Utópica

Tenho a ligeira impressão de que vivo presa à contradição.
Adentro a noite sem fechar os olhos, nego a razão e devaneio em vão.
Muralhas de desejo e medo se erguem lado a lado, e eu almejo que caiam.
Iam então, sem pressa alguma, encarar a realidade insólita, os fatos e os contos.
Rasgo os mapas e de seus pedaços faço confete, acredito no improvável e não me rendo ao óbvio escancarado.
Idealizo, com fascínio, o toque e o gosto, e incontáveis vezes me contento em silêncio.

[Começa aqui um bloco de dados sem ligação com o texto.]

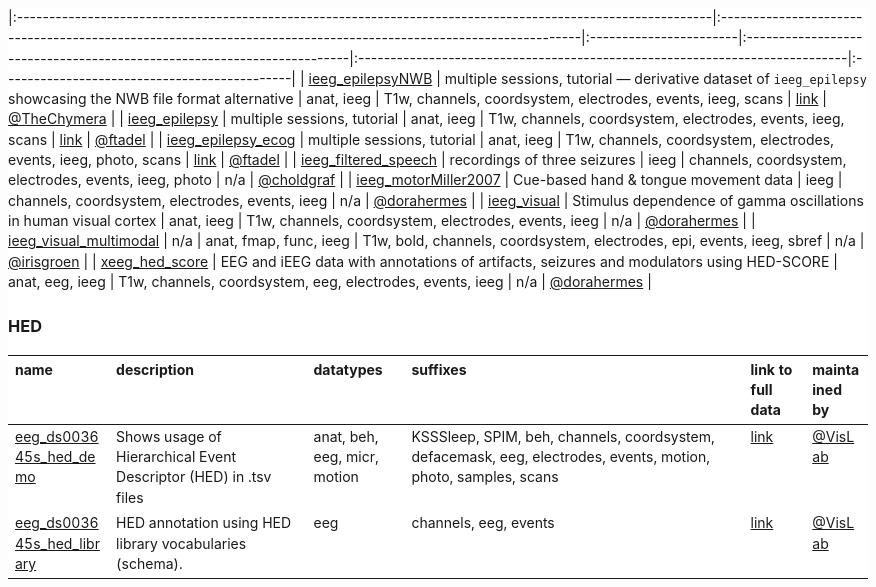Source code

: |:------------------------------------------------------------------------------------------------------------|:---------------------------------------------------------------------------------------------------------------|:-----------------------|:-----------------------------------------------------------------------|:----------------------------------------------------------------------------|:---------------------------------------------|
| [ieeg_epilepsyNWB](https://github.com/bids-standard/bids-examples/tree/master/ieeg_epilepsyNWB)             | multiple sessions, tutorial — derivative dataset of `ieeg_epilepsy` showcasing the NWB file format alternative | anat, ieeg             | T1w, channels, coordsystem, electrodes, events, ieeg, scans            | [link](https://neuroimage.usc.edu/bst/getupdate.php?s=tutorial_epimap_bids) | [@TheChymera](https://github.com/TheChymera) |
| [ieeg_epilepsy](https://github.com/bids-standard/bids-examples/tree/master/ieeg_epilepsy)                   | multiple sessions, tutorial                                                                                    | anat, ieeg             | T1w, channels, coordsystem, electrodes, events, ieeg, scans            | [link](https://neuroimage.usc.edu/bst/getupdate.php?s=tutorial_epimap_bids) | [@ftadel](https://github.com/ftadel)         |
| [ieeg_epilepsy_ecog](https://github.com/bids-standard/bids-examples/tree/master/ieeg_epilepsy_ecog)         | multiple sessions, tutorial                                                                                    | anat, ieeg             | T1w, channels, coordsystem, electrodes, events, ieeg, photo, scans     | [link](https://neuroimage.usc.edu/bst/getupdate.php?s=sample_ecog)          | [@ftadel](https://github.com/ftadel)         |
| [ieeg_filtered_speech](https://github.com/bids-standard/bids-examples/tree/master/ieeg_filtered_speech)     | recordings of three seizures                                                                                   | ieeg                   | channels, coordsystem, electrodes, events, ieeg, photo                 | n/a                                                                         | [@choldgraf](https://github.com/choldgraf)   |
| [ieeg_motorMiller2007](https://github.com/bids-standard/bids-examples/tree/master/ieeg_motorMiller2007)     | Cue-based hand & tongue movement data                                                                          | ieeg                   | channels, coordsystem, electrodes, events, ieeg                        | n/a                                                                         | [@dorahermes](https://github.com/dorahermes) |
| [ieeg_visual](https://github.com/bids-standard/bids-examples/tree/master/ieeg_visual)                       | Stimulus dependence of gamma oscillations in human visual cortex                                               | anat, ieeg             | T1w, channels, coordsystem, electrodes, events, ieeg                   | n/a                                                                         | [@dorahermes](https://github.com/dorahermes) |
| [ieeg_visual_multimodal](https://github.com/bids-standard/bids-examples/tree/master/ieeg_visual_multimodal) | n/a                                                                                                            | anat, fmap, func, ieeg | T1w, bold, channels, coordsystem, electrodes, epi, events, ieeg, sbref | n/a                                                                         | [@irisgroen](https://github.com/irisgroen)   |
| [xeeg_hed_score](https://github.com/bids-standard/bids-examples/tree/master/xeeg_hed_score)                 | EEG and iEEG data with annotations of artifacts, seizures and modulators using HED-SCORE                       | anat, eeg, ieeg        | T1w, channels, coordsystem, eeg, electrodes, events, ieeg              | n/a                                                                         | [@dorahermes](https://github.com/dorahermes) |

### HED



| name                                                                                                              | description                                                                              | datatypes                    | suffixes                                                                                                       | link to full data                               | maintained by                                |
|:------------------------------------------------------------------------------------------------------------------|:-----------------------------------------------------------------------------------------|:-----------------------------|:---------------------------------------------------------------------------------------------------------------|:------------------------------------------------|:---------------------------------------------|
| [eeg_ds003645s_hed_demo](https://github.com/bids-standard/bids-examples/tree/master/eeg_ds003645s_hed_demo)       | Shows usage of Hierarchical Event Descriptor (HED) in .tsv files                         | anat, beh, eeg, micr, motion | KSSSleep, SPIM, beh, channels, coordsystem, defacemask, eeg, electrodes, events, motion, photo, samples, scans | [link](https://openneuro.org/datasets/ds003645) | [@VisLab](https://github.com/VisLab)         |
| [eeg_ds003645s_hed_library](https://github.com/bids-standard/bids-examples/tree/master/eeg_ds003645s_hed_library) | HED annotation using HED library vocabularies (schema).                                  | eeg                          | channels, eeg, events                                                                                          | [link](https://openneuro.org/datasets/ds003645) | [@VisLab](https://github.com/VisLab)         |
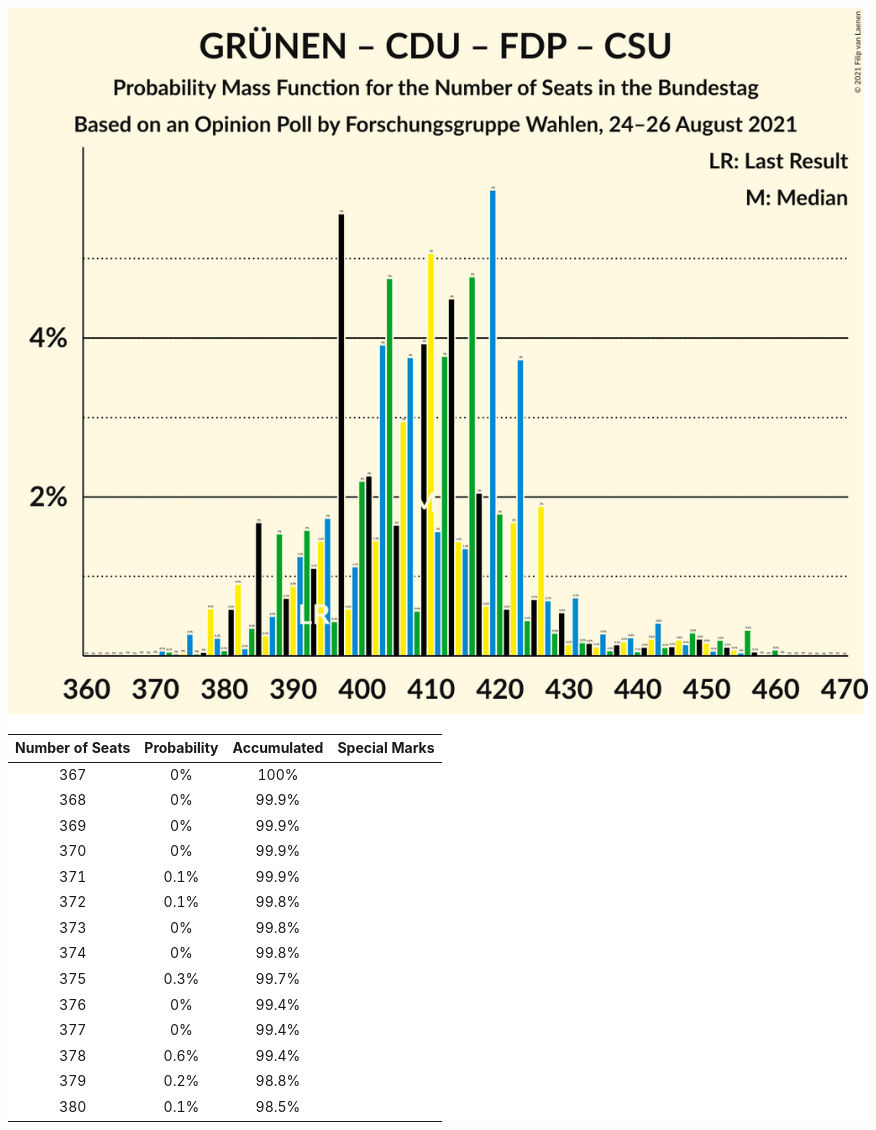 ![Graph with seats probability mass function not yet produced](2021-08-26-ForschungsgruppeWahlen-coalitions-seats-pmf-grünen–cdu–fdp–csu.png "Seats Probability Mass Function")

| Number of Seats | Probability | Accumulated | Special Marks |
|:---------------:|:-----------:|:-----------:|:-------------:|
| 367 | 0% | 100% |  |
| 368 | 0% | 99.9% |  |
| 369 | 0% | 99.9% |  |
| 370 | 0% | 99.9% |  |
| 371 | 0.1% | 99.9% |  |
| 372 | 0.1% | 99.8% |  |
| 373 | 0% | 99.8% |  |
| 374 | 0% | 99.8% |  |
| 375 | 0.3% | 99.7% |  |
| 376 | 0% | 99.4% |  |
| 377 | 0% | 99.4% |  |
| 378 | 0.6% | 99.4% |  |
| 379 | 0.2% | 98.8% |  |
| 380 | 0.1% | 98.5% |  |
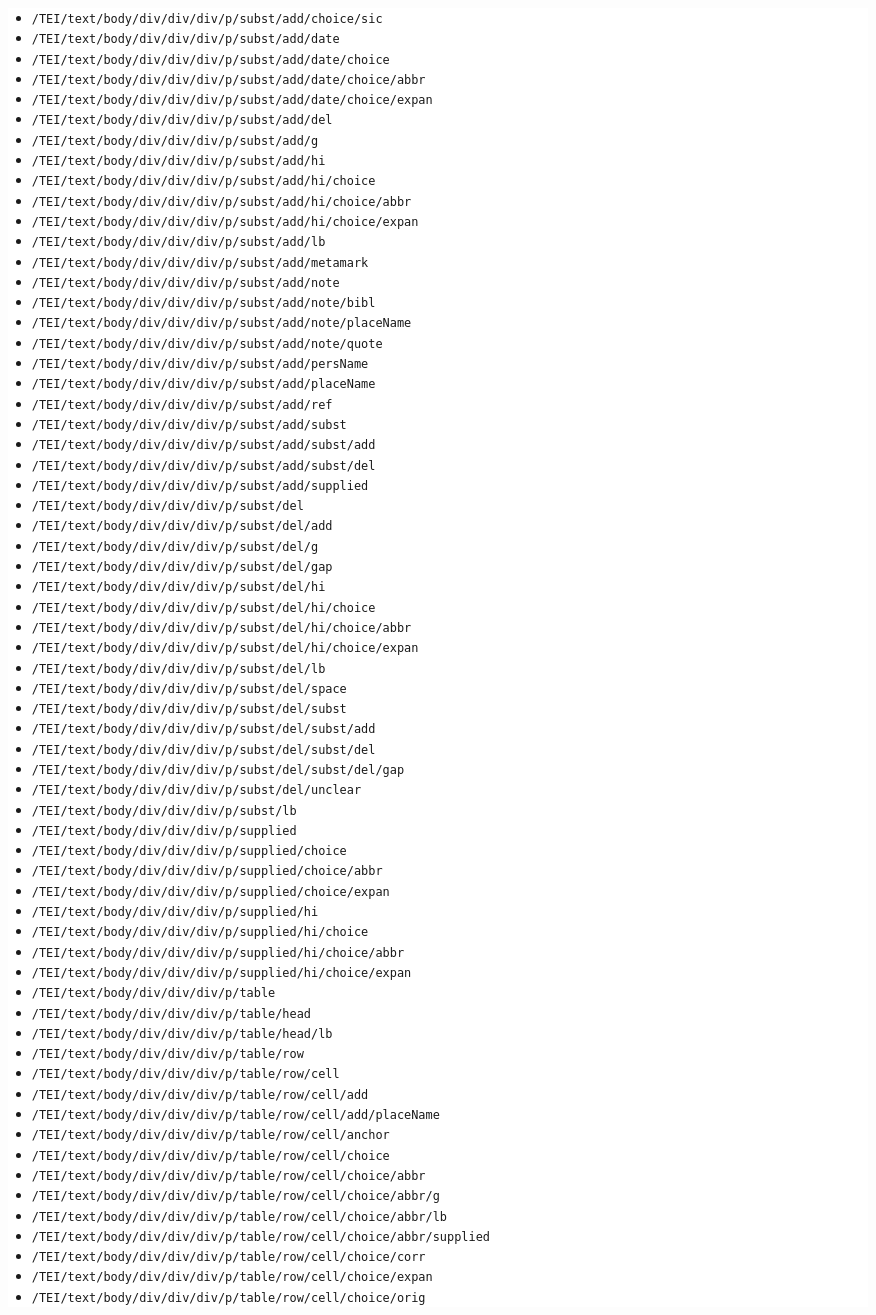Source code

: - `/TEI/text/body/div/div/div/p/subst/add/choice/sic`
- `/TEI/text/body/div/div/div/p/subst/add/date`
- `/TEI/text/body/div/div/div/p/subst/add/date/choice`
- `/TEI/text/body/div/div/div/p/subst/add/date/choice/abbr`
- `/TEI/text/body/div/div/div/p/subst/add/date/choice/expan`
- `/TEI/text/body/div/div/div/p/subst/add/del`
- `/TEI/text/body/div/div/div/p/subst/add/g`
- `/TEI/text/body/div/div/div/p/subst/add/hi`
- `/TEI/text/body/div/div/div/p/subst/add/hi/choice`
- `/TEI/text/body/div/div/div/p/subst/add/hi/choice/abbr`
- `/TEI/text/body/div/div/div/p/subst/add/hi/choice/expan`
- `/TEI/text/body/div/div/div/p/subst/add/lb`
- `/TEI/text/body/div/div/div/p/subst/add/metamark`
- `/TEI/text/body/div/div/div/p/subst/add/note`
- `/TEI/text/body/div/div/div/p/subst/add/note/bibl`
- `/TEI/text/body/div/div/div/p/subst/add/note/placeName`
- `/TEI/text/body/div/div/div/p/subst/add/note/quote`
- `/TEI/text/body/div/div/div/p/subst/add/persName`
- `/TEI/text/body/div/div/div/p/subst/add/placeName`
- `/TEI/text/body/div/div/div/p/subst/add/ref`
- `/TEI/text/body/div/div/div/p/subst/add/subst`
- `/TEI/text/body/div/div/div/p/subst/add/subst/add`
- `/TEI/text/body/div/div/div/p/subst/add/subst/del`
- `/TEI/text/body/div/div/div/p/subst/add/supplied`
- `/TEI/text/body/div/div/div/p/subst/del`
- `/TEI/text/body/div/div/div/p/subst/del/add`
- `/TEI/text/body/div/div/div/p/subst/del/g`
- `/TEI/text/body/div/div/div/p/subst/del/gap`
- `/TEI/text/body/div/div/div/p/subst/del/hi`
- `/TEI/text/body/div/div/div/p/subst/del/hi/choice`
- `/TEI/text/body/div/div/div/p/subst/del/hi/choice/abbr`
- `/TEI/text/body/div/div/div/p/subst/del/hi/choice/expan`
- `/TEI/text/body/div/div/div/p/subst/del/lb`
- `/TEI/text/body/div/div/div/p/subst/del/space`
- `/TEI/text/body/div/div/div/p/subst/del/subst`
- `/TEI/text/body/div/div/div/p/subst/del/subst/add`
- `/TEI/text/body/div/div/div/p/subst/del/subst/del`
- `/TEI/text/body/div/div/div/p/subst/del/subst/del/gap`
- `/TEI/text/body/div/div/div/p/subst/del/unclear`
- `/TEI/text/body/div/div/div/p/subst/lb`
- `/TEI/text/body/div/div/div/p/supplied`
- `/TEI/text/body/div/div/div/p/supplied/choice`
- `/TEI/text/body/div/div/div/p/supplied/choice/abbr`
- `/TEI/text/body/div/div/div/p/supplied/choice/expan`
- `/TEI/text/body/div/div/div/p/supplied/hi`
- `/TEI/text/body/div/div/div/p/supplied/hi/choice`
- `/TEI/text/body/div/div/div/p/supplied/hi/choice/abbr`
- `/TEI/text/body/div/div/div/p/supplied/hi/choice/expan`
- `/TEI/text/body/div/div/div/p/table`
- `/TEI/text/body/div/div/div/p/table/head`
- `/TEI/text/body/div/div/div/p/table/head/lb`
- `/TEI/text/body/div/div/div/p/table/row`
- `/TEI/text/body/div/div/div/p/table/row/cell`
- `/TEI/text/body/div/div/div/p/table/row/cell/add`
- `/TEI/text/body/div/div/div/p/table/row/cell/add/placeName`
- `/TEI/text/body/div/div/div/p/table/row/cell/anchor`
- `/TEI/text/body/div/div/div/p/table/row/cell/choice`
- `/TEI/text/body/div/div/div/p/table/row/cell/choice/abbr`
- `/TEI/text/body/div/div/div/p/table/row/cell/choice/abbr/g`
- `/TEI/text/body/div/div/div/p/table/row/cell/choice/abbr/lb`
- `/TEI/text/body/div/div/div/p/table/row/cell/choice/abbr/supplied`
- `/TEI/text/body/div/div/div/p/table/row/cell/choice/corr`
- `/TEI/text/body/div/div/div/p/table/row/cell/choice/expan`
- `/TEI/text/body/div/div/div/p/table/row/cell/choice/orig`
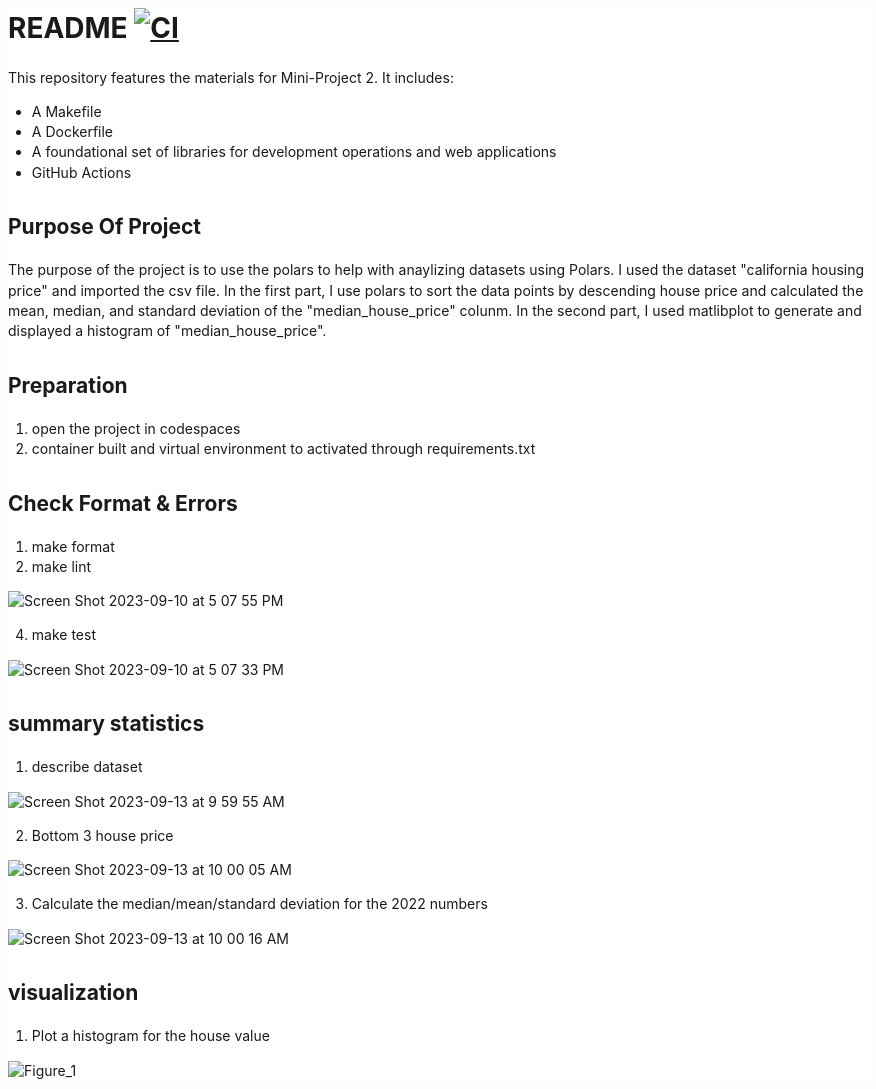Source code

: # README [![CI](https://github.com/nogibjj/Project3_Vivian/actions/workflows/ci.yml/badge.svg)](https://github.com/nogibjj/Project3_Vivian/actions/workflows/ci.yml)
This repository features the materials for Mini-Project 2. It includes: 
- A Makefile
- A Dockerfile
- A foundational set of libraries for development operations and web applications
- GitHub Actions


## Purpose Of Project
The purpose of the project is to use the polars to help with anaylizing datasets using Polars. I used the dataset "california housing price" and imported the csv file. In the first part, I use polars to sort the data points by descending house price and calculated the mean, median, and standard deviation of the "median_house_price" colunm. In the second part, I used matlibplot to generate and displayed a histogram of "median_house_price". 

## Preparation 
1. open the project in codespaces
2. container built and virtual environment to activated through requirements.txt

## Check Format & Errors
1. make format
2. make lint

<img width="517" alt="Screen Shot 2023-09-10 at 5 07 55 PM" src="https://github.com/vivianzzzzz/Template/assets/143654445/8a359c49-89c8-4395-aad2-6aee8015285e">

4. make test

 <img width="835" alt="Screen Shot 2023-09-10 at 5 07 33 PM" src="https://github.com/vivianzzzzz/Template/assets/143654445/04797dc5-4aa1-40a3-9ca9-2eecb3344ce4">


## summary statistics
1. describe dataset

<img width="994" alt="Screen Shot 2023-09-13 at 9 59 55 AM" src="https://github.com/vivianzzzzz/Template/assets/143654445/d896fe95-9490-47b6-b227-f422e7240270">

2. Bottom 3 house price

<img width="989" alt="Screen Shot 2023-09-13 at 10 00 05 AM" src="https://github.com/vivianzzzzz/Template/assets/143654445/2b102448-4a3f-437c-ae80-af01788a9afe">


3. Calculate the median/mean/standard deviation for the 2022 numbers

<img width="324" alt="Screen Shot 2023-09-13 at 10 00 16 AM" src="https://github.com/vivianzzzzz/Template/assets/143654445/d1749b51-8201-4d5c-86a5-dce3ec8188ab">

## visualization
1. Plot a histogram for the house value

![Figure_1](https://github.com/vivianzzzzz/Template/assets/143654445/2f7379f0-1342-4bee-bc6b-c4943bea475b)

Sob o céu enegrecido, ao contemplar o brilho da lua, sustento no face, a alegria do peito.

Anti-herói

Pairam sobre meus olhos lembranças incertas, embaçadas feito sujeira na janela que por muito tempo estiveram escondidas sob densas cortinas de determinação.
Engoli seco o que me veio a boca, não foi amargura, era a mais doce tristeza.
Senti a traqueia se comprimindo e os pulmões pareceram se encolher no peito.
Por um momento, também senti o coração parar de bater.
Meus dedos se atraíram feito ímãs invertidos e não consegui disfarçar a inquietação, quase pude prever minha tez desfalecendo, os ombros se rebaixando, o caimento dos olhos e uma curva se formando em meus lábios. Mas ali, naquele momento, tive certeza de que o monstro é real. E apesar do pavor que me causa, eu quero enfrentá-lo.
Mas não posso, não sei lutar, não tenho armas e muito menos superpoderes.

É preciso fugir.  

Sedentarismo?

Escrever é um exercício de força.
É preciso pegar pesado com palavras de todos os pesos e calões e transpirar emoções pelos poros inócuos da banalidade das linhas paralelas que se preenchem com o mesmo entusiasmo de uma criança que olha para fora da janela do ônibus sem se preocupar com as curvas do caminho, enquanto a bioquímica, reage em cada célula lipossubstituída pelo tédio a transformando em um pequeno condutor de serotonina.
É preciso atrofiar as ideias vulgares e anabolizar os pensamentos excêntricos.
Escrever é se livrar daquilo que se tenta esconder sobre vestido curtos, canções doces e relacionamentos rasos.
Escrever é ter objetivos tão efêmeros quando fugazes a reluzirem aos olhos de quem lê.
Escrever é tomar um banho frio nas águas da imaginação.
É sentir câimbras nas mãos agitadas e carregar com orgulho toda a academia nas costas; lápis de esforço, esteira de borracha, anilhas esferográficas, sem jamais se esquecer da dose de way de inspiração.

Escrever é para os fortes de espírito.
Para os fracos de artigo.
E também para aqueles que apenas almejam entre verbos e preposições um adjetivo quase inalcançável proposto por uma oração de quem sabe falar mas não ousa fazer.